- [SEZIONE DEL DOCUMENTO]
# Connessione remota attraverso un proxy[non più risolto]

## Kernel78

Ciao a tutti, per lavoro sono lontano da casa tutta la settimana e il mio povero pc rimane nelle mani di mia moglie per tutto il tempo. Per quanto io possa amare mia moglie devo riconoscere che informaticamente parlando è totalmente imbranata e quando si verifica anche il minimo inconveniente guidarla telefonicamente per risolverlo diventa un'impresa epica.

Per ovviare a questo ho predisposto ssh per potermi collegare da remoto ma purtroppo dalla mia postazione posso uscire su internet solo tramite un proxy  :Crying or Very sad:  e quindi paradossalmente gli unici tentatdivi di connessione al mio pc sono quelli dei simpaticissimi script kiddies ...

Posso in qualche modo "tunnelizzare" la connessione ssh in modo che possa accedervi da dietro un proxy ?

O c'è qualche soluzione alternativa ?

----------

## neryo

 *Kernel78 wrote:*   

> 
> 
> Posso in qualche modo "tunnelizzare" la connessione ssh in modo che possa accedervi da dietro un proxy ?
> 
> O c'è qualche soluzione alternativa ?

 

ti passo questo articolo di un mio collega di università dovrebbe fare al caso tuo...

http://members.ferrara.linux.it/cavicchi/modules/wfsection/article.php?articleid=23

----------

## gutter

 *Kernel78 wrote:*   

> Ciao a tutti, per lavoro sono lontano da casa tutta la settimana e il mio povero pc rimane nelle mani di mia moglie per tutto il tempo. Per quanto io possa amare mia moglie devo riconoscere che informaticamente parlando è totalmente imbranata e quando si verifica anche il minimo inconveniente guidarla telefonicamente per risolverlo diventa un'impresa epica.
> 
> 

 

Spero che tua moglie non legga questo forum, se no stasera altro che cena   :Laughing: 

----------

## Kernel78

 *neryo wrote:*   

> ti passo questo articolo di un mio collega di università dovrebbe fare al caso tuo...
> 
> http://members.ferrara.linux.it/cavicchi/modules/wfsection/article.php?articleid=23

 

Grazie, appena ho tempo me lo studio.

----------

## Kernel78

 *gutter wrote:*   

> Spero che tua moglie non legga questo forum, se no stasera altro che cena  

 

 :Laughing:  se lo avessi letto tu sapresti che sono fuori casa tutta la settimana, rientro solo il fine settimana   :Wink: 

----------

## makoomba

il proxy è un http-proxy, tipo squid per intenderci ?

----------

## gutter

 *Kernel78 wrote:*   

> 
> 
>  se lo avessi letto tu sapresti che sono fuori casa tutta la settimana, rientro solo il fine settimana  

 

Ma questo fine settimana sarà in casa ad attenderti   :Twisted Evil: 

----------

## Kernel78

 *makoomba wrote:*   

> il proxy è un http-proxy, tipo squid per intenderci ?

- [COMPITI DA SVOLGERE]
[A] Rispondi a queste domande sulla discussione sulla connessione remota tramite proxy:
(i) Che cosa ha predisposto Kernel78 per potersi collegare da remoto al suo pc?
(ii) Quando rientra a casa Kernel78?
(iii) Che tipo di proxy chiede makoomba se sia quello usato da Kernel78?
[B] Prosegui la discussione sulla connessione remota tramite proxy a partire dall'ultima riga riportata.
L'elenco non ha alcun legame con la discussione sulla connessione remota tramite proxy.

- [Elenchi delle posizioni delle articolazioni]
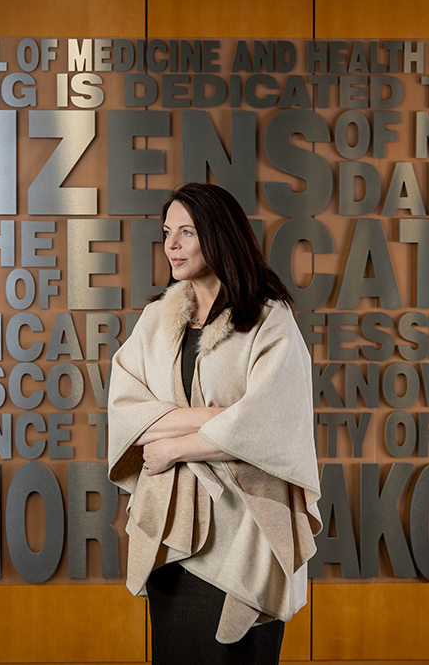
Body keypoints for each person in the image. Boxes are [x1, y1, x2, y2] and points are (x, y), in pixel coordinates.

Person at [107, 182, 321, 664]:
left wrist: (173, 447)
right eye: (167, 233)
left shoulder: (269, 319)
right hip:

- [ELENCO RISPOSTE]
[A]
(i) Ha predisposto ssh.
(ii) Rientra solo il fine settimana.
(iii) Chiede se sia un http-proxy, tipo squid.

[B]
esatto, permette unicamente di navigare su internet.

 *gutter wrote:*   

> Ma questo fine settimana sarà in casa ad attenderti 

 

Ma io ho detto che la amo tantissimo (speriamo che basti)   :Confused: 

Almeno le cose che ha imparato sul pc sono tutte su gentoo   :Cool: 

----------

## makoomba

 *Kernel78 wrote:*   

> esatto, permette unicamente di navigare su internet.

 

allora puoi provare con

```

net-misc/corkscrew 

     Available versions:  ~2.0

     Installed:           none

     Homepage:            http://www.agroman.net/corkscrew/

     Description:         Corkscrew is a tool for tunneling SSH through HTTP proxies.

```

edit:

probabilmente dovrai anche spostare sshd dalla porta 22 alla porta 443

----------

## xchris

vedi eventualmente di provare con la 443..

ciao

----------

## Kernel78

Come mai la 443 ?

Sono abbastanza ignorante in materia ma sempre pronto a imparare quindi ogni spiegazione è ben accetta.

----------

## makoomba

per utilizzare ssh attraverso un proxy http devi utilizzare il metodo CONNECT

nei proxy, l'utilizzo di CONNECT ( per ovvi motivi di sicurezza ) dev'essere limitato solo verso alcune porte, la 443 è quella utilizzata per le connessioni https ed è permessa nella maggioranza dei casi.

----------

## Kernel78

allora devo spostare la porta del sshd sulla 443 (sul mio pc remoto) così che il proxy della rete dietro cui mi trovo possa "vederlo" e dovrebbe bastare questo ?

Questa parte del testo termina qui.